PROMPT » Before copying, set the images aside; then transcribe every entry below exactly.

──────── STUDY MATERIAL ────────

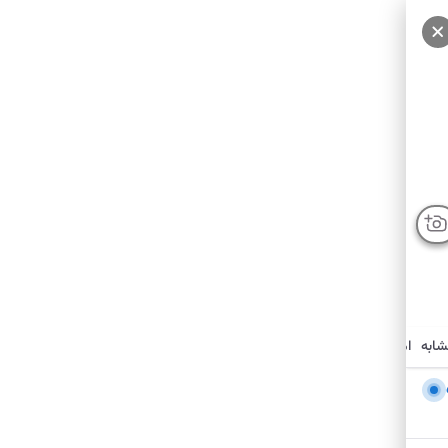
شابه
امکانات نزدیک
درباره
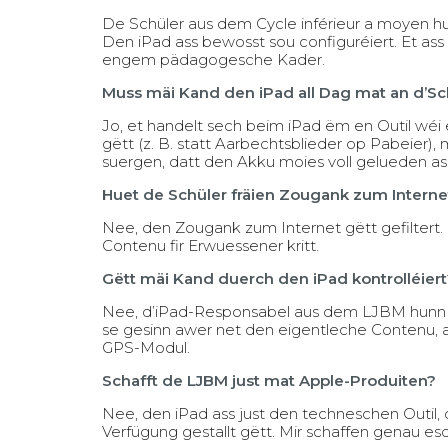
De Schüler aus dem Cycle inférieur a moyen hue
Den iPad ass bewosst sou configuréiert. Et ass 
engem pädagogesche Kader.
Muss mäi Kand den iPad all Dag mat an d’Sc
Jo, et handelt sech beim iPad ëm en Outil wéi 
gëtt (z. B. statt Aarbechtsblieder op Pabeier),
suergen, datt den Akku moies voll gelueden as
Huet de Schüler fräien Zougank zum Interne
Nee, den Zougank zum Internet gëtt gefiltert. D
Contenu fir Erwuessener kritt.
Gëtt mäi Kand duerch den iPad kontrolléiert
Nee, d’iPad-Responsabel aus dem LJBM hunn 
se gesinn awer net den eigentleche Contenu,
GPS-Modul.
Schafft de LJBM just mat Apple-Produiten?
Nee, den iPad ass just den techneschen Outil
Verfügung gestallt gëtt. Mir schaffen genau e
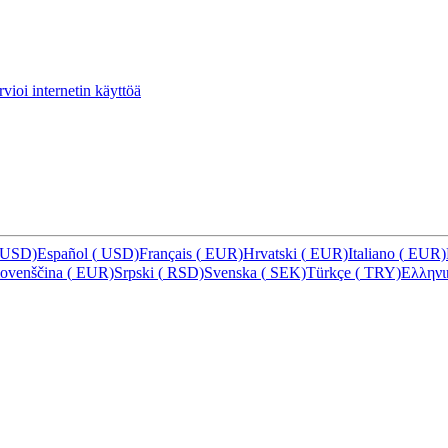
vioi internetin käyttöä
USD)
Español
(
USD)
Français
(
EUR)
Hrvatski
(
EUR)
Italiano
(
EUR)
lovenščina
(
EUR)
Srpski
(
RSD)
Svenska
(
SEK)
Türkçe
(
TRY)
Ελλην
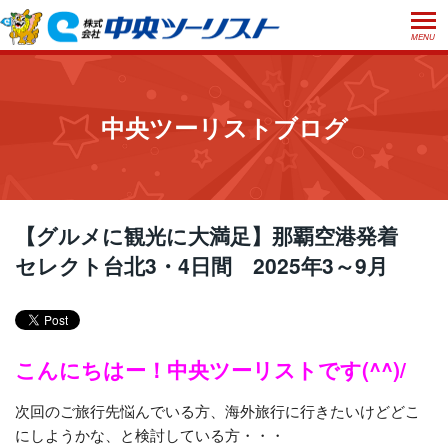
MENU
ホーム
初めての方へ
中央ツーリストブログ
ご利用案内
お申込方法について
店舗のご案内
お支払いについて
よくあるご質問
【グルメに観光に大満足】那覇空港発着
お受取り方法について
セレクト台北3・4日間 2025年3～9月
ご旅行条件書
会社概要
採用情報
取消手数料について
観光庁長官登録旅行業第555号
プライバシーポリシー
日本旅行業協会正会員
こんにちはー！中央ツーリストです(^^)/
閉じる
次回のご旅行先悩んでいる方、海外旅行に行きたいけどどこ
にしようかな、と検討している方・・・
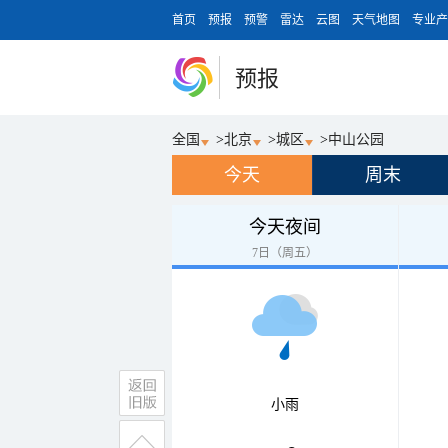
首页
预报
预警
雷达
云图
天气地图
专业产
预报
全国
>
北京
>
城区
>
中山公园
今天
周末
今天夜间
7日（周五）
小雨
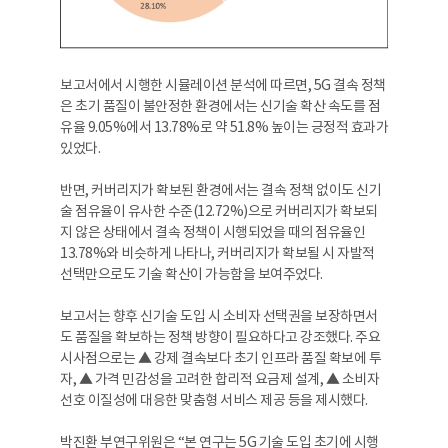
보고서에서 시행한 시뮬레이션 분석에 따르면, 5G 결속 정책
은 초기 품질이 불안정한 환경에서는 신기술 확산 속도를 점
유율 9.05%에서 13.78%로 약 51.8% 높이는 긍정적 효과가
있었다.
반면, 커버리지가 확보된 환경에서는 결속 정책 없이도 신기
술 점유율이 유사한 수준(12.72%)으로 커버리지가 확보되
지 않은 상태에서 결속 정책이 시행되었을 때의 점유율인
13.78%와 비슷하게 나타나, 커버리지가 확보될 시 자발적
선택만으로도 기술 확산이 가능함을 보여주었다.
보고서는 향후 신기술 도입 시 소비자 선택권을 보장하면서
도 품질을 확보하는 정책 방향이 필요하다고 강조했다. 주요
시사점으로는 ▲ 강제 결속보다 초기 인프라 품질 확보에 투
자, ▲ 가격 민감성을 고려한 합리적 요금제 설계, ▲ 소비자
선호 이질성에 대응한 맞춤형 서비스 제공 등을 제시했다.
박진환 부연구위원은 “본 연구는 5G 기술 도입 초기에 시행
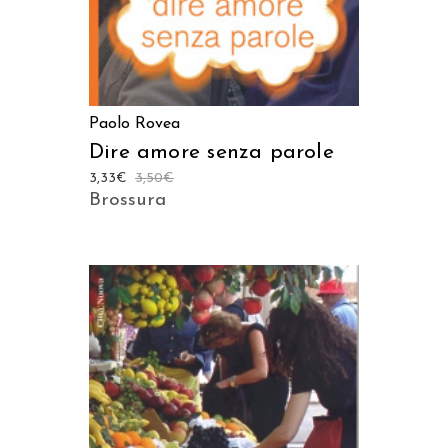
Paolo Rovea
Dire amore senza parole
3,33
€
3,50
€
Brossura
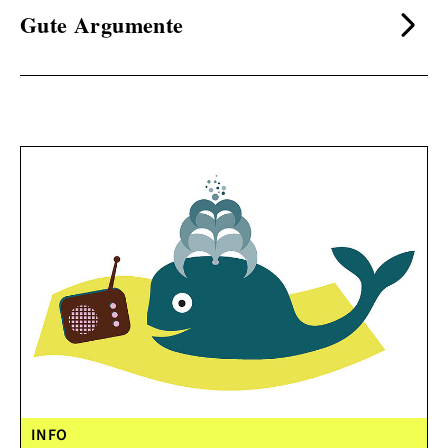
Gute Argumente
INFO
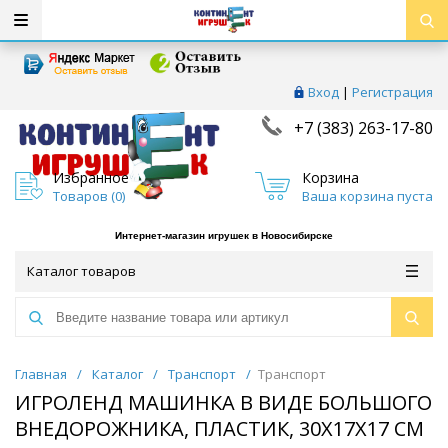
Вход
|
Регистрация
+7 (383) 263-17-80
Избранное
Корзина
Товаров (
0
)
Ваша корзина пуста
Интернет-магазин игрушек в Новосибирске
Каталог товаров
Главная
/
Каталог
/
Транспорт
/
Транспорт
ИГРОЛЕНД МАШИНКА В ВИДЕ БОЛЬШОГО
ВНЕДОРОЖНИКА, ПЛАСТИК, 30Х17Х17 СМ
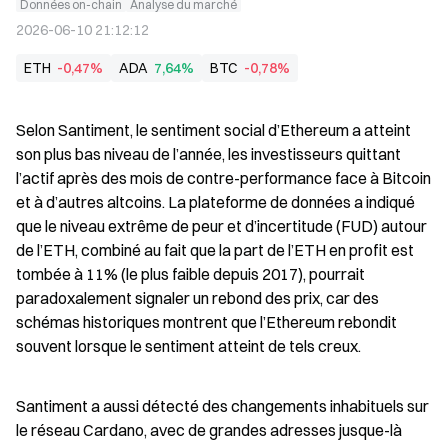
Données on-chain
Analyse du marché
2026-06-10 21:12:12
ETH
-0,47%
ADA
7,64%
BTC
-0,78%
Selon Santiment, le sentiment social d’Ethereum a atteint 
son plus bas niveau de l’année, les investisseurs quittant 
l’actif après des mois de contre-performance face à Bitcoin 
et à d’autres altcoins. La plateforme de données a indiqué 
que le niveau extrême de peur et d’incertitude (FUD) autour 
de l’ETH, combiné au fait que la part de l’ETH en profit est 
tombée à 11% (le plus faible depuis 2017), pourrait 
paradoxalement signaler un rebond des prix, car des 
schémas historiques montrent que l’Ethereum rebondit 
souvent lorsque le sentiment atteint de tels creux.
Santiment a aussi détecté des changements inhabituels sur 
le réseau Cardano, avec de grandes adresses jusque-là 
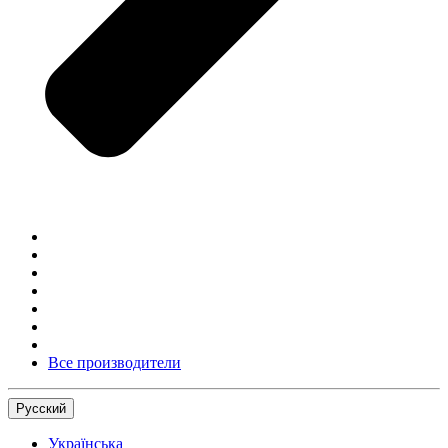
Все производители
Русский
Українська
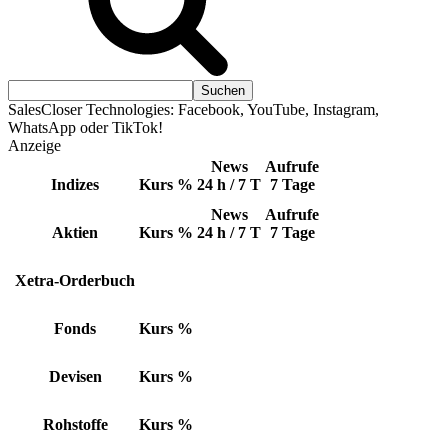
SalesCloser Technologies: Facebook, YouTube, Instagram,
WhatsApp oder TikTok!
Anzeige
News
Aufrufe
Indizes
Kurs
%
24 h / 7 T
7 Tage
News
Aufrufe
Aktien
Kurs
%
24 h / 7 T
7 Tage
Xetra-Orderbuch
Fonds
Kurs
%
Devisen
Kurs
%
Rohstoffe
Kurs
%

────────

YOUR SOLUTION »
شابه
امکانات نزدیک
درباره
De Schüler aus dem Cycle inférieur a moyen hue
Den iPad ass bewosst sou configuréiert. Et ass 
engem pädagogesche Kader.
Muss mäi Kand den iPad all Dag mat an d’Sc
Jo, et handelt sech beim iPad ëm en Outil wéi 
gëtt (z. B. statt Aarbechtsblieder op Pabeier),
suergen, datt den Akku moies voll gelueden as
Huet de Schüler fräien Zougank zum Interne
Nee, den Zougank zum Internet gëtt gefiltert. D
Contenu fir Erwuessener kritt.
Gëtt mäi Kand duerch den iPad kontrolléiert
Nee, d’iPad-Responsabel aus dem LJBM hunn 
se gesinn awer net den eigentleche Contenu,
GPS-Modul.
Schafft de LJBM just mat Apple-Produiten?
Nee, den iPad ass just den techneschen Outil
Verfügung gestallt gëtt. Mir schaffen genau e
vioi internetin käyttöä
USD)
Español
(
USD)
Français
(
EUR)
Hrvatski
(
EUR)
Italiano
(
EUR)
lovenščina
(
EUR)
Srpski
(
RSD)
Svenska
(
SEK)
Türkçe
(
TRY)
Ελλην
MENU
ホーム
初めての方へ
中央ツーリストブログ
ご利用案内
お申込方法について
店舗のご案内
お支払いについて
よくあるご質問
【グルメに観光に大満足】那覇空港発着
お受取り方法について
セレクト台北3・4日間 2025年3～9月
ご旅行条件書
会社概要
採用情報
取消手数料について
観光庁長官登録旅行業第555号
プライバシーポリシー
日本旅行業協会正会員
こんにちはー！中央ツーリストです(^^)/
閉じる
次回のご旅行先悩んでいる方、海外旅行に行きたいけどどこ
にしようかな、と検討している方・・・
首页
预报
预警
雷达
云图
天气地图
专业产
预报
全国
>
北京
>
城区
>
中山公园
今天
周末
今天夜间
7日（周五）
小雨
보고서에서 시행한 시뮬레이션 분석에 따르면, 5G 결속 정책
은 초기 품질이 불안정한 환경에서는 신기술 확산 속도를 점
유율 9.05%에서 13.78%로 약 51.8% 높이는 긍정적 효과가
있었다.
반면, 커버리지가 확보된 환경에서는 결속 정책 없이도 신기
술 점유율이 유사한 수준(12.72%)으로 커버리지가 확보되
지 않은 상태에서 결속 정책이 시행되었을 때의 점유율인
13.78%와 비슷하게 나타나, 커버리지가 확보될 시 자발적
선택만으로도 기술 확산이 가능함을 보여주었다.
보고서는 향후 신기술 도입 시 소비자 선택권을 보장하면서
도 품질을 확보하는 정책 방향이 필요하다고 강조했다. 주요
시사점으로는 ▲ 강제 결속보다 초기 인프라 품질 확보에 투
자, ▲ 가격 민감성을 고려한 합리적 요금제 설계, ▲ 소비자
선호 이질성에 대응한 맞춤형 서비스 제공 등을 제시했다.
박진환 부연구위원은 “본 연구는 5G 기술 도입 초기에 시행
Paolo Rovea
Dire amore senza parole
3,33
€
3,50
€
Brossura
Gute Argumente
INFO
Вход
|
Регистрация
+7 (383) 263-17-80
Избранное
Корзина
Товаров (
0
)
Ваша корзина пуста
Интернет-магазин игрушек в Новосибирске
Каталог товаров
Главная
/
Каталог
/
Транспорт
/
Транспорт
ИГРОЛЕНД МАШИНКА В ВИДЕ БОЛЬШОГО
ВНЕДОРОЖНИКА, ПЛАСТИК, 30Х17Х17 СМ
Données on-chain
Analyse du marché
2026-06-10 21:12:12
ETH
-0,47%
ADA
7,64%
BTC
-0,78%
Selon Santiment, le sentiment social d’Ethereum a atteint 
son plus bas niveau de l’année, les investisseurs quittant 
l’actif après des mois de contre-performance face à Bitcoin 
et à d’autres altcoins. La plateforme de données a indiqué 
que le niveau extrême de peur et d’incertitude (FUD) autour 
de l’ETH, combiné au fait que la part de l’ETH en profit est 
tombée à 11% (le plus faible depuis 2017), pourrait 
paradoxalement signaler un rebond des prix, car des 
schémas historiques montrent que l’Ethereum rebondit 
souvent lorsque le sentiment atteint de tels creux.
Santiment a aussi détecté des changements inhabituels sur 
le réseau Cardano, avec de grandes adresses jusque-là 
Все производители
Русский
Українська
SalesCloser Technologies: Facebook, YouTube, Instagram,
WhatsApp oder TikTok!
Anzeige
News
Aufrufe
Indizes
Kurs
%
24 h / 7 T
7 Tage
News
Aufrufe
Aktien
Kurs
%
24 h / 7 T
7 Tage
Xetra-Orderbuch
Fonds
Kurs
%
Devisen
Kurs
%
Rohstoffe
Kurs
%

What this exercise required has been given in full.